Conclusion: CPU is the current bottleneck (mostly Ghoul2 bone transforms)


Entity model instancing path

tags[beta]

Current state

  • Entites are interated and surfaces are added using addDrawSurf.
  • Drawsurfs are processed later, including world surfaces and follow the stage iterator path generating GPU drawcalls.

The idea

  • Route MD3 and Ghoul2 entitiy models through a new instancing path during the per-view constants iteration, where entity data (light, matrix, bone info) are collected into uniforms, which are now SSBOs.
  • Groups are formed based on entity/model variations such as VBO, shader, fog index, and surface type + some more variations. These are further divided into subgroups based on firstIndex and indexCount to support indirect drawing.
  • When entities share similar model/shader configurations, an instance is added to the appropriate subgroup.
  • Each instance contains a MVP matrix and uniform (now SSBO), indices for the entity, draw, and bone info.
  • Per view, a single addDrawSurf call is issued.

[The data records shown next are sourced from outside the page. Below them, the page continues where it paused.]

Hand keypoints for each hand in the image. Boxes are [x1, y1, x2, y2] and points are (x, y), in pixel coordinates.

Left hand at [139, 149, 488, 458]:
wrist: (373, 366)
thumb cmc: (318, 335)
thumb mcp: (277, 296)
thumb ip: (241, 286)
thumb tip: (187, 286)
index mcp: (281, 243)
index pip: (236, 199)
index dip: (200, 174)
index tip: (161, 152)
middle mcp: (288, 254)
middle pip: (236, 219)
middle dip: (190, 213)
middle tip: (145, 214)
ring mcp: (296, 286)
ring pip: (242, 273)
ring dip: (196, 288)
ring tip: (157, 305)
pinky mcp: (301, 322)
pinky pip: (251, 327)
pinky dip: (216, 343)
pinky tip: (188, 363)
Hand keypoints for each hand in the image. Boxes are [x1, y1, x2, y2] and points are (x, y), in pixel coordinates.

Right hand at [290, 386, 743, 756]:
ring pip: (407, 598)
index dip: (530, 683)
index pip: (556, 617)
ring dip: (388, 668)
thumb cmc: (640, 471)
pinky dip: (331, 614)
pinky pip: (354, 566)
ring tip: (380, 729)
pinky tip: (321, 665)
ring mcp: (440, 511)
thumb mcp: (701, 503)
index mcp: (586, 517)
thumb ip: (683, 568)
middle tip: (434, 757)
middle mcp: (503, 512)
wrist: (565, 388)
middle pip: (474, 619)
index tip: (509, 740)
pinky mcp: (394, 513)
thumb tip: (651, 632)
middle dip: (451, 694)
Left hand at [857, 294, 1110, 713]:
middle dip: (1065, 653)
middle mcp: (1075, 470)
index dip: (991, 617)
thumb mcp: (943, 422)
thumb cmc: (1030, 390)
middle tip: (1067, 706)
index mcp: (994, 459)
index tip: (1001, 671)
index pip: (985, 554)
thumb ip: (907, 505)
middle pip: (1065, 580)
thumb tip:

Applying shader sorting, then iteratates over the groups/sub-groups and uploads instance data to a dynamic instance VBO and issues draw calls — either a single indexed draw, or an indirect draw when multiple subgroups are present.

Pros:

  • Reduces draw calls for shared models (e.g., trees, enemies)
  • Slight FPS boost in cases with many identical entities

Cons:

  • Adds CPU overhead for scenes with many unique models
  • Performance regression in dynamic scenes with diverse models
  • Potential for sorting issues (even though sorting by shader is preserved)
  • Introduces complexity — old path uses uniforms; new path uses SSBOs

Conclusion:

  • I like that all model data is now generated at the start of the view, separating model logic from other surfaces — helpful for future ideas.
  • ✅ ~100 FPS gain on test scenes with 100 identical Kyle models.
  • ❌ ~250 FPS loss on complex, dynamic multiplayer scenes.

As an experiment, I’m pleased with the result. For real-world use, a prepass could determine which entities benefit from instancing, while others fall back to the classic path.

However, maintaining both code paths adds complexity.

Overall, an interesting and promising experiment.